Tem gente que acha que comida bonita é só a dos franceses. Ou que prato bem montado precisa ter nomes impronunciáveis e vir com uma pétala em cima. Pois eu, nascido sob o sol do Piauí e com a alma temperada no alho e no coentro, digo com gosto: o sertão também é gourmet, sim senhor! E se duvidar, ainda dá um banho de beleza e sabor em muito prato estrelado por aí.
Dias desses, me meti numa empreitada: preparar um jantar exclusivo para um grupo de donos de pousadas e restaurantes da região da Serra da Capivara — terra de história, de calor e de sabores que contam causos só de entrar na panela.

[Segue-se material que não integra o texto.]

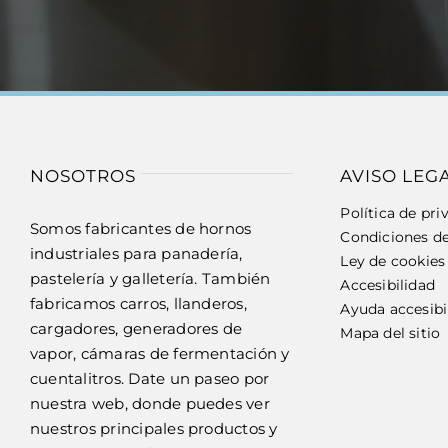
NOSOTROS
AVISO LEG
Política de pri
Somos fabricantes de hornos
Condiciones d
industriales para panadería,
Ley de cookies
pastelería y galletería. También
Accesibilidad
fabricamos carros, llanderos,
Ayuda accesibi
cargadores, generadores de
Mapa del sitio
vapor, cámaras de fermentación y
cuentalitros. Date un paseo por
nuestra web, donde puedes ver
nuestros principales productos y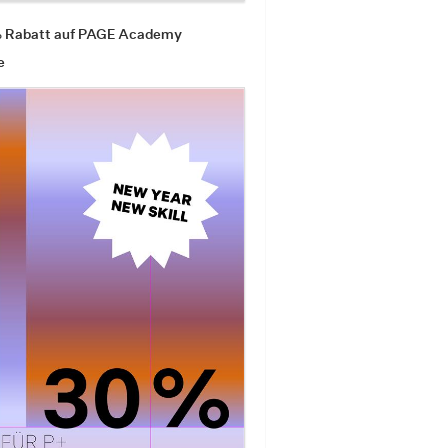
% Rabatt auf PAGE Academy
e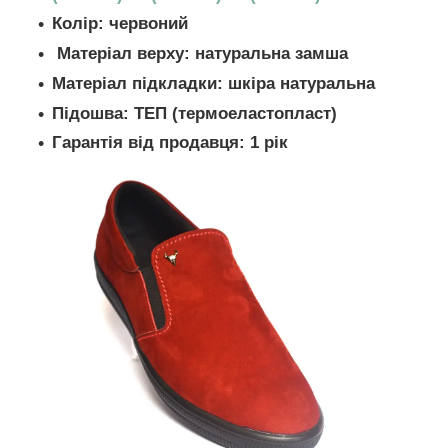
Колір: червоний
Матеріал верху: натуральна замша
Матеріал підкладки: шкіра натуральна
Підошва: ТЕП (термоеластопласт)
Гарантія від продавця: 1 рік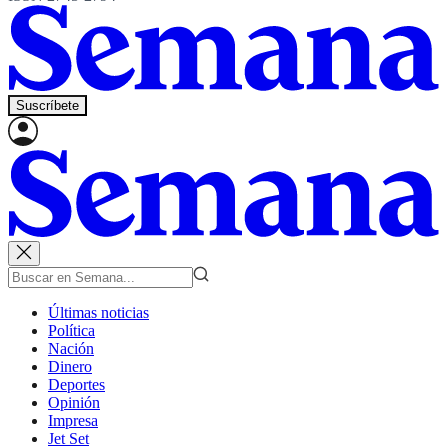
Suscríbete
Últimas noticias
Política
Nación
Dinero
Deportes
Opinión
Impresa
Jet Set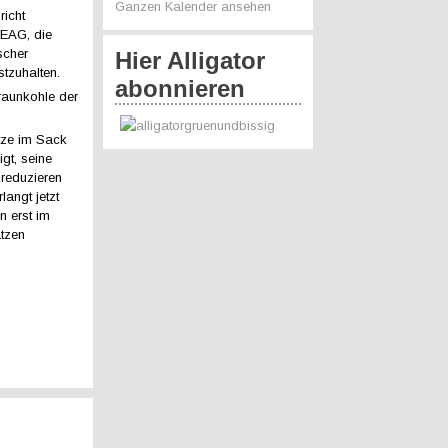
Ganzen Kalender ansehen
richt
LEAG, die
scher
Hier Alligator
stzuhalten.
abonnieren
raunkohle der
tze im Sack
gt, seine
reduzieren
angt jetzt
n erst im
ätzen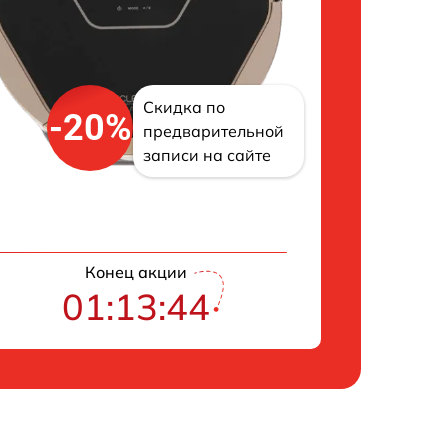
Скидка по
-20%
предварительной
записи на сайте
Конец акции
01:13:42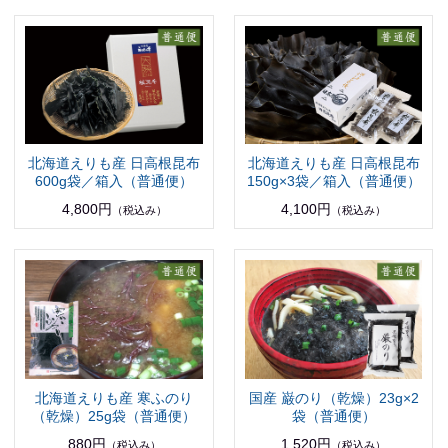
北海道えりも産 日高根昆布
北海道えりも産 日高根昆布
600g袋／箱入（普通便）
150g×3袋／箱入（普通便）
4,800円
4,100円
（税込み）
（税込み）
北海道えりも産 寒ふのり
国産 巌のり（乾燥）23g×2
（乾燥）25g袋（普通便）
袋（普通便）
880円
1,520円
（税込み）
（税込み）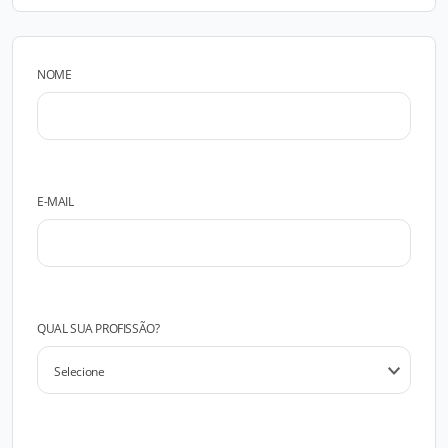
NOME
E-MAIL
QUAL SUA PROFISSÃO?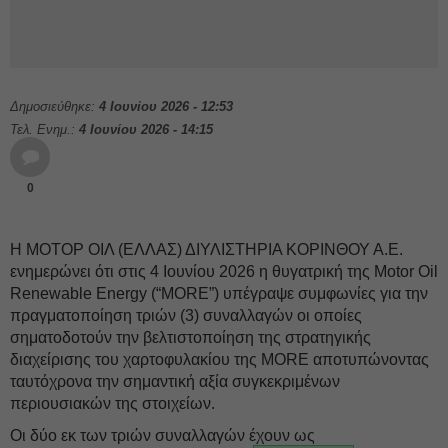
Δημοσιεύθηκε:
4 Ιουνίου 2026 - 12:53
Τελ. Ενημ.:
4 Ιουνίου 2026 - 14:15
0
Η ΜΟΤΟΡ ΟΙΛ (ΕΛΛΑΣ) ΔΙΥΛΙΣΤΗΡΙΑ ΚΟΡΙΝΘΟΥ Α.Ε.
ενημερώνει ότι στις 4 Ιουνίου 2026 η θυγατρική της Motor Oil
Renewable Energy (“MORE”) υπέγραψε συμφωνίες για την
πραγματοποίηση τριών (3) συναλλαγών οι οποίες
σηματοδοτούν την βελτιστοποίηση της στρατηγικής
διαχείρισης του χαρτοφυλακίου της MORE αποτυπώνοντας
ταυτόχρονα την σημαντική αξία συγκεκριμένων
περιουσιακών της στοιχείων.
Οι δύο εκ των τριών συναλλαγών έχουν ως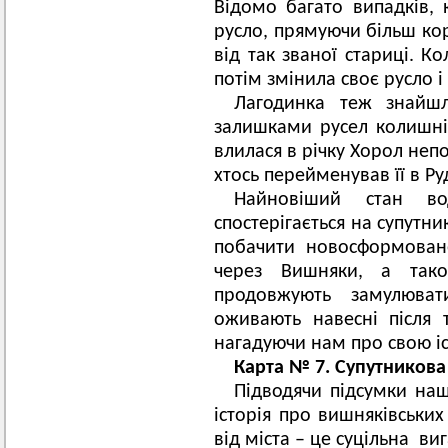
Відомо багато випадків, 
русло, прямуючи більш ко
від так званої стариці. К
потім змінила своє русло і 
Лагодинка теж знайш
залишками русел колишніх
влилася в річку Хорол непо
хтось перейменував її в Ру
Найновіший стан в
спостерігається на супутни
побачити новосформован
через Вишняки, а тако
продовжують замулювати
оживають навесні після 
нагадуючи нам про свою і
Карта № 7. Супутникова 
Підводячи підсумки на
історія про вишняківських
від міста – це суцільна ви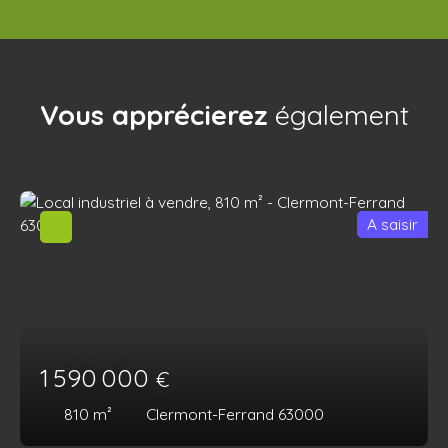
Vous apprécierez
également
A saisir
1 590 000
€
810
m²
Clermont-Ferrand 63000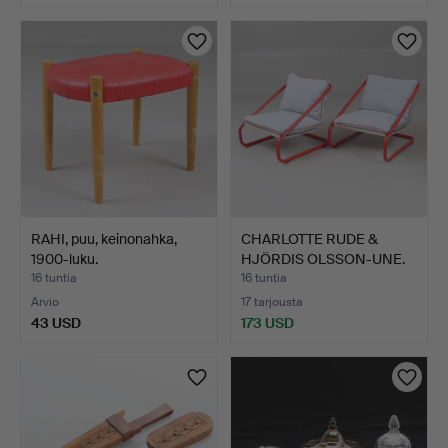
RAHI, puu, keinonahka,
CHARLOTTE RUDE &
1900-luku.
HJÖRDIS OLSSON-UNE.
NOJAT…
16 tuntia
16 tuntia
Arvio
17 tarjousta
43 USD
173 USD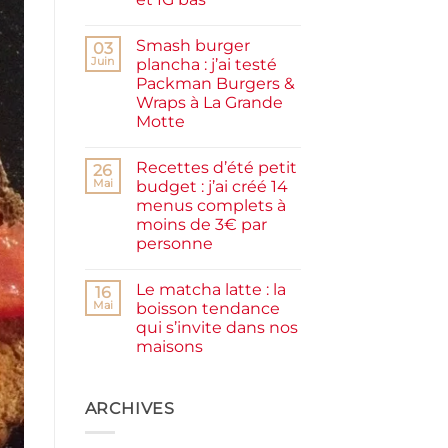
maison
Aucun
facile
commentaire
et
Smash burger
sur
03
rapide
Pancakes
Juin
plancha : j’ai testé
à
Packman Burgers &
la
farine
Wraps à La Grande
complète,
Motte
moelleux
et
Aucun
IG
commentaire
bas
Recettes d’été petit
sur
26
Smash
Mai
budget : j’ai créé 14
burger
menus complets à
plancha :
j’ai
moins de 3€ par
testé
personne
Packman
Burgers &
Aucun
Wraps
commentaire
à
Le matcha latte : la
sur
16
La
Recettes
Mai
boisson tendance
Grande
d’été
Motte
qui s’invite dans nos
petit
budget
maisons
:
j’ai
Aucun
créé
commentaire
sur
14
Le
ARCHIVES
menus
matcha
complets
latte
à
:
moins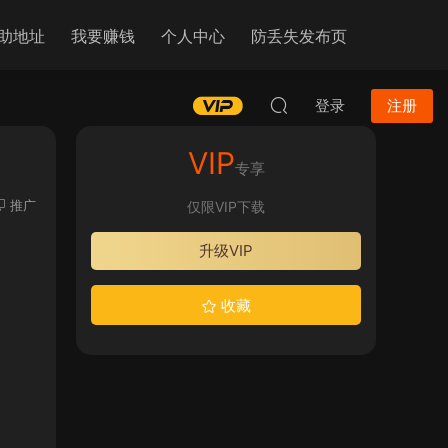
助地址
我要赚钱
个人中心
防丢失发布页
登录
注册
VIP
专享
推广
仅限VIP下载
升级VIP
收藏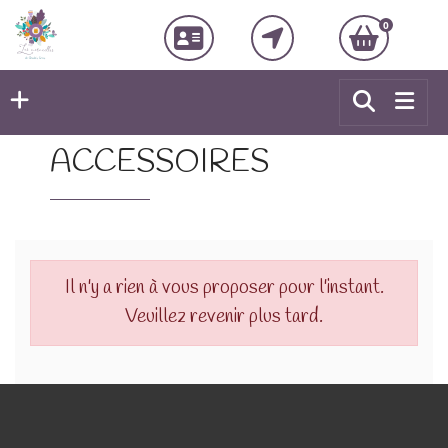
0
ACCESSOIRES
Il n'y a rien à vous proposer pour l'instant.
Veuillez revenir plus tard.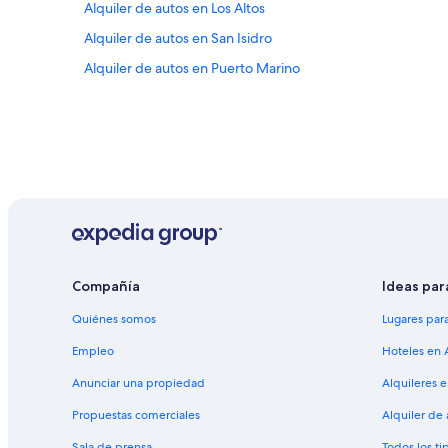
Alquiler de autos en Los Altos
Alquiler de autos en San Isidro
Alquiler de autos en Puerto Marino
Compañía
Ideas par
Quiénes somos
Lugares par
Empleo
Hoteles en 
Anunciar una propiedad
Alquileres 
Propuestas comerciales
Alquiler de
Sala de prensa
Todos los ti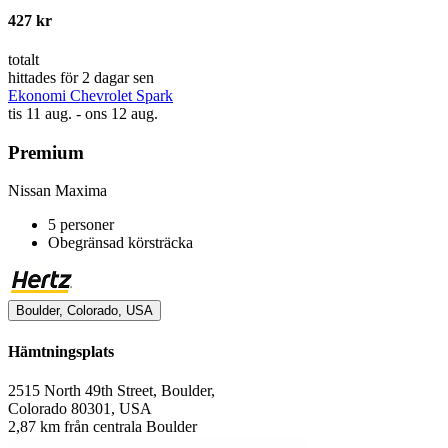
427 kr
totalt
hittades för 2 dagar sen
Ekonomi Chevrolet Spark
tis 11 aug. - ons 12 aug.
Premium
Nissan Maxima
5 personer
Obegränsad körsträcka
Boulder, Colorado, USA
Hämtningsplats
2515 North 49th Street, Boulder,
Colorado 80301, USA
2,87 km från centrala Boulder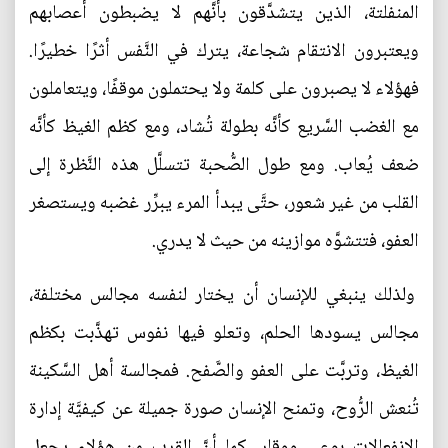
المنفلتة، الذين يتشدَّقون بأنَّهم لا يضبطون أعصابهم
ويعتبرون الانتقام شجاعة، يترك في النَّفس أثرًا خطيرًا.
فهؤلاء لا يصبرون على كلمة ولا يحتملون موقفًا، ويتعاملون
مع الغضب السَّريع كأنَّه بطولة تُشاد، ومع كظم الغيظ كأنَّه
ضعف يُعاب. ومع طول الصُّحبة تتسلَّل هذه النَّظرة إلى
القلب من غير شعور، حتَّى يبدأ المرء يبرِّر غضبه ويستصغر
العفو، فتتشوَّه موازينه من حيث لا يدري.
ولذلك ينبغي للإنسان أن يختار لنفسه مجالس مختلفة،
مجالس يسودها الحلم، وتعلو فيها نفوس تهذَّبت بكظم
الغيظ، وتربَّت على العفو والصَّفح. فمجالسة أهل السَّكينة
تُنعش الرُّوح، وتمنح الإنسان صورة جميلة عن كيفيَّة إدارة
الانفعالات بوعي ووقار. كما أنَّ القرب من هؤلاء يجعل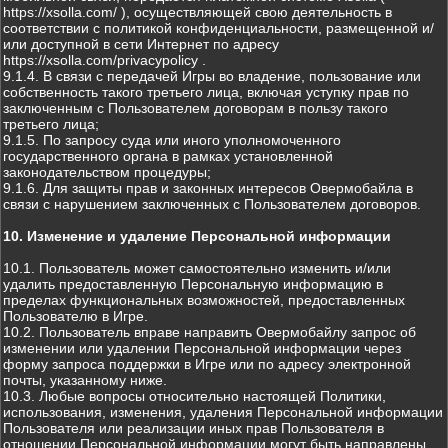
https://xsolla.com/ ), осуществляющей свою деятельность в
соответствии с политикой конфиденциальности, размещенной и/
или доступной в сети Интернет по адресу
https://xsolla.com/privacypolicy .
9.1.4. В связи с передачей Игры во владение, пользование или
собственность такого третьего лица, включая уступку прав по
заключенным с Пользователем договорам в пользу такого
третьего лица;
9.1.5. По запросу суда или иного уполномоченного
государственного органа в рамках установленной
законодательством процедуры;
9.1.6. Для защиты прав и законных интересов Овермобайла в
связи с нарушением заключенных с Пользователем договоров.
10. Изменение и удаление Персональной информации
10.1. Пользователь может самостоятельно изменить и/или
удалить предоставленную Персональную информацию в
пределах функциональных возможностей, предоставленных
Пользователю в Игре.
10.2. Пользователь вправе направить Овермобайлу запрос об
изменении или удалении Персональной информации через
форму запроса поддержки в Игре или по адресу электронной
почты, указанному ниже.
10.3. Любые вопросы относительно настоящей Политики,
использования, изменения, удаления Персональной информации
Пользователя или реализации иных прав Пользователя в
отношении Персональной информации могут быть направлены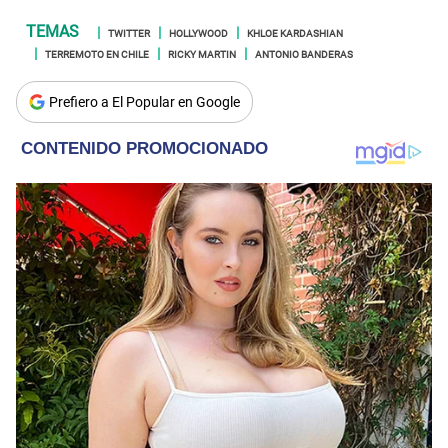
TWITTER
HOLLYWOOD
KHLOE KARDASHIAN
TERREMOTO EN CHILE
RICKY MARTIN
ANTONIO BANDERAS
Prefiero a El Popular en Google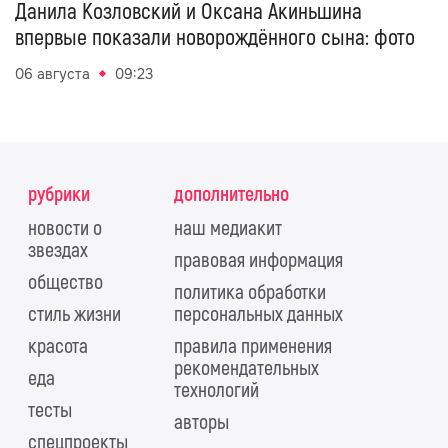
Данила Козловский и Оксана Акиньшина
впервые показали новорождённого сына: фото
06 августа
09:23
рубрики
дополнительно
новости о
наш медиакит
звездах
правовая информация
общество
политика обработки
стиль жизни
персональных данных
красота
правила применения
рекомендательных
еда
технологий
тесты
авторы
спецпроекты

A missão? Mostrar que a culinária nordestina, quando bem tratada, pode brilhar em qualquer passarela… ou melhor, em qualquer passadeira de cozinha.
Cheguei com minha sacola de ideias, um bocado de insumos da região (macaxeira, cordeiro, abóbora, umbú, castanha de caju…) e o desafio de dar a esses ingredientes o respeito — e o glamour — que eles mercem. Porque o que tem de gente subestimando a macaxeira, achando que ela só é boa frita com café, não tá no gibi.
A noite começou com um Ravióli de Cordeiro com purê de abóboras baseadas. Isso mesmo, ravióli. Italiana a receita, nordestino o recheio, e o resultado? Um abraço entre continentes. Usei cordeiro local, temperado com pimenta do reino e amor, e servi com um purê de abóbora que pegou cor e sabor direto do fogo — como manda o figurino do sertão.
Em seguida, veio um Filé de Sol ao molho roti, que é chique de nome, mas nasceu na panela da minha avó. Acompanhado de um mil-folhas de macaxeira que deixou muita batata francesa no chinelo. Prato bonito, elegante e cheio de identidade, daqueles que dá pena de comer — mas a fome e o cheiro ganham sempre.
Para fechar a noite (e abrir suspiros), servi uma Panna Cotta de Umbú, fruta que é puro Piauí, com crumble de castanha de caju e uma calda de maracujá que parecia até carnaval na boca. Doce na medida, cremoso como nuvem de final de tarde e com aquele azedinho que dá vontade de pedir bis.
E ali, entre garfadas e elogios (modéstia à parte, teve gente lambendo a colher), vi nos olhos daqueles empresários a mesma pergunta que já me fiz tantas vezes: por que ainda duvidamos tanto da beleza do que é nosso?
Meu povo, empratamento não é frescura. É carinho. É contar uma história com cores, texturas e sabores. É pegar a simplicidade do interior e mostrar que ela também pode ser arte. Não é enfeite, é respeito pelo ingrediente e por quem vai comer. E se a gente pode montar um prato com queijo coalho, carne de sol e umbu como quem pinta um quadro, por que não fazer?
Então, fica o convite: olhe para sua comida com mais amor. Sirva bonito, coma com os olhos primeiro, e celebre o que o Piauí tem de melhor. E na próxima matéria, prometo mais histórias temperadas e receitas de fazer até francês querer morar se mudar para o Piauí.
Até lá, com uma pitada de saudade e uma panela de novidades!